This isn't quite combat robotics (or my own project, for that matter), but I thought it might be of interest.

Back in 2004-2006 I was working on my second bachelor's degree after a 5 year gap from completing the first, and I was lucky enough to get a job working as a writer and editor in the nascent PR department of the Department of Electrical and Computer Engineering. One of my two favourite stories to cover was in a robotics lab, where I got to see a pair of robots go insane.

The robots in question were a pair of robot arms attached to a computer. They were designed to move together - moving one arm would cause the other to move in unison. Pressure placed on one robot would be felt by the operator of the other.
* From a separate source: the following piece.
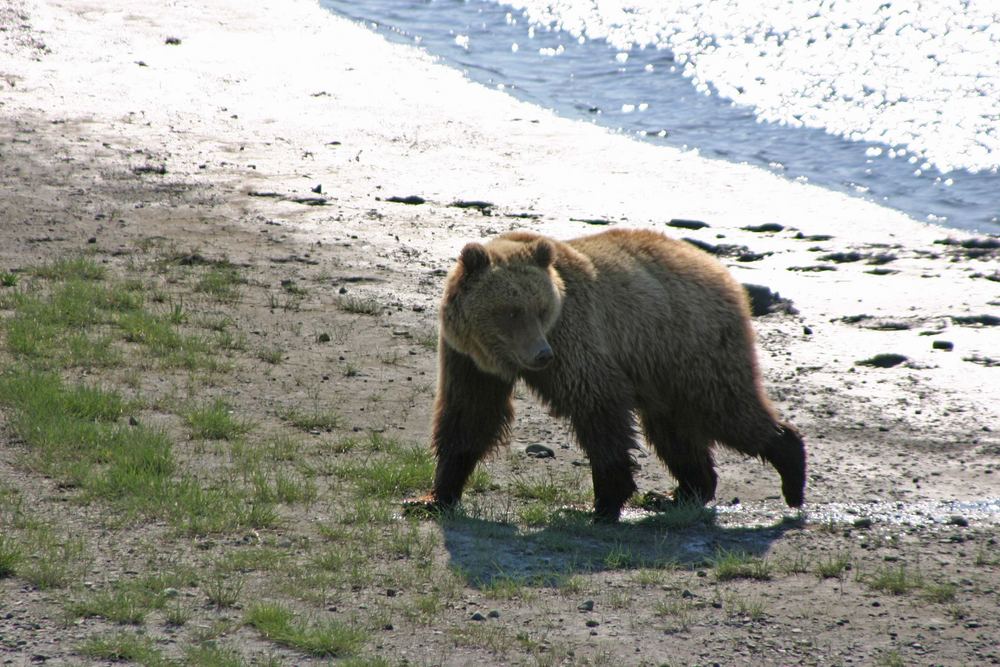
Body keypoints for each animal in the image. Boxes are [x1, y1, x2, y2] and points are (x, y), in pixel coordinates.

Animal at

Why is this important? Put simply, remote surgery. If you have somebody in Antarctica or the International Space Station who has an appendix burst, this technology would allow a surgeon in a hospital to successfully operate on them from thousands of kilometers away. Force feedback and cutting down latency is of vital importance - cutting into something you aren't supposed to tends to be bad, and at least frowned upon. So, you need to know when your remote knife has pressed against skin, tissue, etc.

As I was shown this, the professor running the lab asked me if I wanted to see the robots go insane. Of course, I said Yes, please! So, he set the latency as high as it would go, and then moved the first arm back and forth.

The second arm moved. A second later, the first arm moved. Then the second arm moved again, a bit faster, followed by the first. Within half a minute, both arms were gyrating wildly, at which point the professor brought them to a stop (to prevent them from damaging themselves). What had happened was that once the first robot had moved, the second received the command to move, so it did. But, it moved so late that the first robot interpreted that as a new command to move, and it had escalated. And the robots had gone nuts.

There were a couple of other neat projects going on in that lab. One group was teaching a computer gesture recognition. Another had successfully taught a robot how to play pool. But somehow, what stays with me is those two little robot arms going nuts.

It was a fun couple of years, those. To this day, I sort of miss covering this stuff.